D.C Circuit keeps CDC eviction moratorium in place

Courts Appellate D.C. Circuit Covid-19 Evictions CDC

Courts

On June 2, the U.S. Court of Appeals for the District of Columbia denied a group of realtors’ motion to lift an administrative stay placed by a district court on its own order, in which it had previously ruled that the CDC’s nationwide eviction moratorium issued in response to the Covid-19 pandemic exceeded the agency’s statutory authority with the temporary ban.
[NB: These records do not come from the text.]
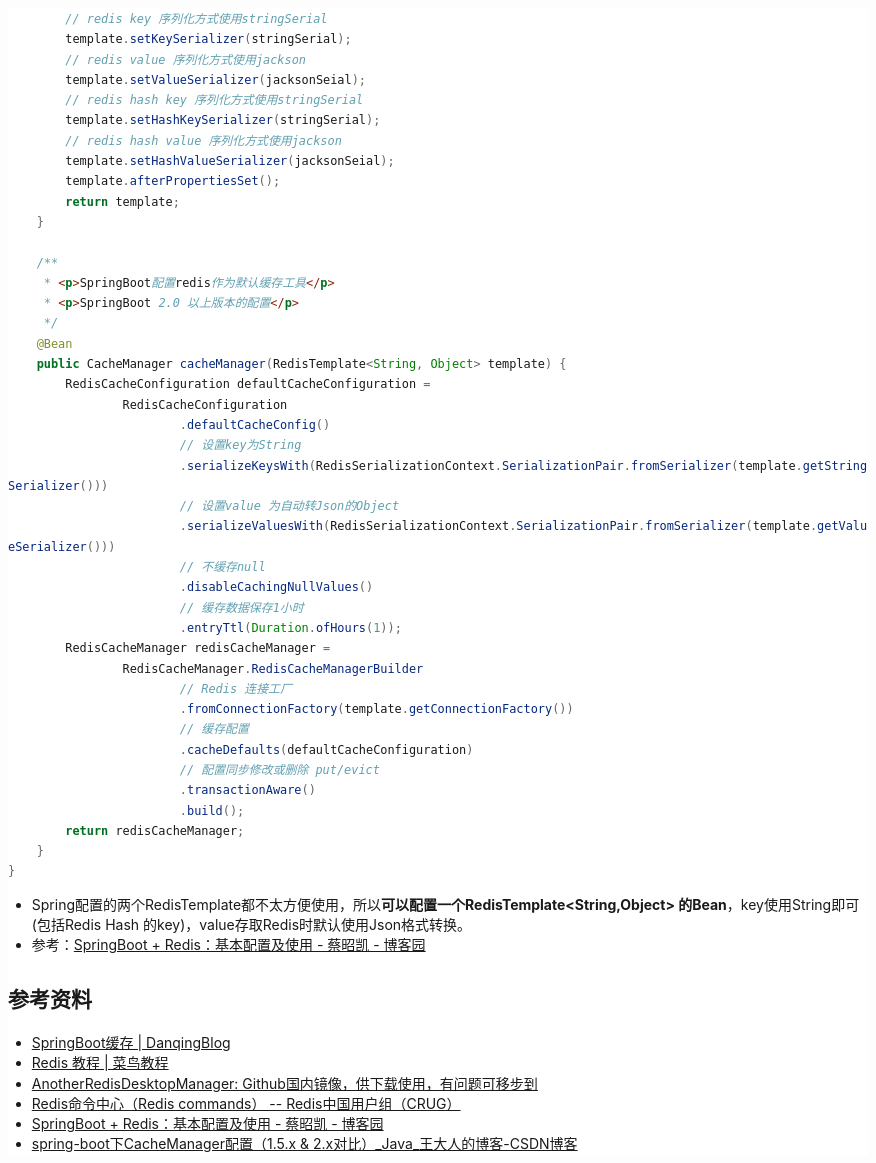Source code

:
 ```java
        // redis key 序列化方式使用stringSerial
        template.setKeySerializer(stringSerial);
        // redis value 序列化方式使用jackson
        template.setValueSerializer(jacksonSeial);
        // redis hash key 序列化方式使用stringSerial
        template.setHashKeySerializer(stringSerial);
        // redis hash value 序列化方式使用jackson
        template.setHashValueSerializer(jacksonSeial);
        template.afterPropertiesSet();
        return template;
    }

    /**
     * <p>SpringBoot配置redis作为默认缓存工具</p>
     * <p>SpringBoot 2.0 以上版本的配置</p>
     */
    @Bean
    public CacheManager cacheManager(RedisTemplate<String, Object> template) {
        RedisCacheConfiguration defaultCacheConfiguration =
                RedisCacheConfiguration
                        .defaultCacheConfig()
                        // 设置key为String
                        .serializeKeysWith(RedisSerializationContext.SerializationPair.fromSerializer(template.getStringSerializer()))
                        // 设置value 为自动转Json的Object
                        .serializeValuesWith(RedisSerializationContext.SerializationPair.fromSerializer(template.getValueSerializer()))
                        // 不缓存null
                        .disableCachingNullValues()
                        // 缓存数据保存1小时
                        .entryTtl(Duration.ofHours(1));
        RedisCacheManager redisCacheManager =
                RedisCacheManager.RedisCacheManagerBuilder
                        // Redis 连接工厂
                        .fromConnectionFactory(template.getConnectionFactory())
                        // 缓存配置
                        .cacheDefaults(defaultCacheConfiguration)
                        // 配置同步修改或删除 put/evict
                        .transactionAware()
                        .build();
        return redisCacheManager;
    }
}
```
- Spring配置的两个RedisTemplate都不太方便使用，所以**可以配置一个RedisTemplate<String,Object> 的Bean**，key使用String即可(包括Redis Hash 的key)，value存取Redis时默认使用Json格式转换。
- 参考：[SpringBoot + Redis：基本配置及使用 - 蔡昭凯 - 博客园](https://www.cnblogs.com/caizhaokai/p/11037610.html)

## 参考资料
- [SpringBoot缓存 | DanqingBlog](https://danqing-hub.github.io/2020/04/13/SpringBoot%E7%BC%93%E5%AD%98/#%EF%BC%881%EF%BC%89%E6%9F%A5%E8%AF%A21%E5%8F%B7%E5%91%98%E5%B7%A5%EF%BC%8C%E5%B9%B6%E6%8A%8A%E6%9F%A5%E8%AF%A2%E7%9A%84%E7%BB%93%E6%9E%9C%E6%94%BE%E5%88%B0%E7%BC%93%E5%AD%98%E4%B8%AD)
- [Redis 教程 | 菜鸟教程](https://www.runoob.com/redis/redis-tutorial.html)
- [AnotherRedisDesktopManager: Github国内镜像，供下载使用，有问题可移步到](https://gitee.com/qishibo/AnotherRedisDesktopManager)
- [Redis命令中心（Redis commands） -- Redis中国用户组（CRUG）](http://www.redis.cn/commands.html)
- [SpringBoot + Redis：基本配置及使用 - 蔡昭凯 - 博客园](https://www.cnblogs.com/caizhaokai/p/11037610.html)
- [spring-boot下CacheManager配置（1.5.x & 2.x对比）_Java_王大人的博客-CSDN博客](https://blog.csdn.net/lanmei618/article/details/80223763)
As previously covered by InfoBytes, the district court vacated the CDC’s eviction moratorium and rejected the federal government’s request that the decision be narrowed, ruling that “when ‘regulations are unlawful, the ordinary result is that the rules are vacated—not that their application to the individual petitioner is proscribed.’” However, shortly after the federal government filed a notice of appeal, the district court stayed its own summary judgment order pending appeal.

In denying the plaintiffs’ motion to vacate the stay pending appeal, the appellate court held that the district court did not abuse its discretion in staying its own ruling, and noted that the federal government has a good chance of winning its appeal. “[W]hile of course not resolving the ultimate merits of the legal question, we conclude that [the federal government] has made a strong showing that it is likely to succeed on the merits,” the appellate court wrote, adding, among other things, that “Congress has expressly recognized that the agency had the authority to issue its narrowly crafted moratorium.” Moreover, the D.C. Circuit determined that the plaintiffs failed to show the likelihood of irreparable injury should the stay remain in place.